WHAT TO PRODUCE: Copy everything from the line containing "Given the image: Give" down to the end of the data, with both ends included.
- - - -
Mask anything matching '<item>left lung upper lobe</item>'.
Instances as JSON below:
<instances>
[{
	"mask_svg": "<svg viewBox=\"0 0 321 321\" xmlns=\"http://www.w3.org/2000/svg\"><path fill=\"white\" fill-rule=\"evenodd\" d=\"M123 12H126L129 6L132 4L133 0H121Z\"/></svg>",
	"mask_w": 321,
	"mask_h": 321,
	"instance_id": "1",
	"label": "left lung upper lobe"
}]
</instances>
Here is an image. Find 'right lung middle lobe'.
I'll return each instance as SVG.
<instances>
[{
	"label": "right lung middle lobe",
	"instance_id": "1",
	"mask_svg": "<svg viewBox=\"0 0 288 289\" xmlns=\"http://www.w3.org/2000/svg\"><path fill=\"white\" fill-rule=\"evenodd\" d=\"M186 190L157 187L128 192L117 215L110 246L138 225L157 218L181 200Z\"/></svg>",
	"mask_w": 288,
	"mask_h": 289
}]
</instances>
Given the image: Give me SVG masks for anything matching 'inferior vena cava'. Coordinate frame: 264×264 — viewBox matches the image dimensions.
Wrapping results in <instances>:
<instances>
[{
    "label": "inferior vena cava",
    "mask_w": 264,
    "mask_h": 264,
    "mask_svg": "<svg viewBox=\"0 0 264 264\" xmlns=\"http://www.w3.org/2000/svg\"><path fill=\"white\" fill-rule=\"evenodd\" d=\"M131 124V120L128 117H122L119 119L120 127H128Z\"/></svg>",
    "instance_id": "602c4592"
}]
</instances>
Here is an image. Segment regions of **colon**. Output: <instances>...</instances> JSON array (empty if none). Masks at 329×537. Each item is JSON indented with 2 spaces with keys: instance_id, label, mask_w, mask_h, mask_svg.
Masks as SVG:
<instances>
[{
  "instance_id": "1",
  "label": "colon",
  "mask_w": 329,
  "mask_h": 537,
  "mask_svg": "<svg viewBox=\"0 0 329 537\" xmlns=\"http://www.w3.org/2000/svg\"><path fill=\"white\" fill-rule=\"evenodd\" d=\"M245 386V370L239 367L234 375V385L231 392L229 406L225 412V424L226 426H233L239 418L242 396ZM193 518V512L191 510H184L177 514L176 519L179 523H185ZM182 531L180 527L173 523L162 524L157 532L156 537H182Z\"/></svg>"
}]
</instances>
- - - -
ANSWER TO THIS EXERCISE:
Given the image: Give me SVG masks for anything matching 'inferior vena cava'. Coordinate frame: 264×264 — viewBox matches the image dimensions.
Wrapping results in <instances>:
<instances>
[{
    "label": "inferior vena cava",
    "mask_w": 264,
    "mask_h": 264,
    "mask_svg": "<svg viewBox=\"0 0 264 264\" xmlns=\"http://www.w3.org/2000/svg\"><path fill=\"white\" fill-rule=\"evenodd\" d=\"M131 124V120L128 117H122L119 119L120 127H128Z\"/></svg>",
    "instance_id": "602c4592"
}]
</instances>
Here is an image. Segment regions of **colon**. Output: <instances>...</instances> JSON array (empty if none). Masks at 329×537. Each item is JSON indented with 2 spaces with keys: instance_id, label, mask_w, mask_h, mask_svg.
Masks as SVG:
<instances>
[{
  "instance_id": "1",
  "label": "colon",
  "mask_w": 329,
  "mask_h": 537,
  "mask_svg": "<svg viewBox=\"0 0 329 537\" xmlns=\"http://www.w3.org/2000/svg\"><path fill=\"white\" fill-rule=\"evenodd\" d=\"M245 386V370L239 367L234 375V385L231 392L229 406L225 412V424L226 426H233L239 418L242 396ZM193 518V512L191 510H184L177 514L176 519L179 523H185ZM182 531L180 527L173 523L162 524L157 532L156 537H182Z\"/></svg>"
}]
</instances>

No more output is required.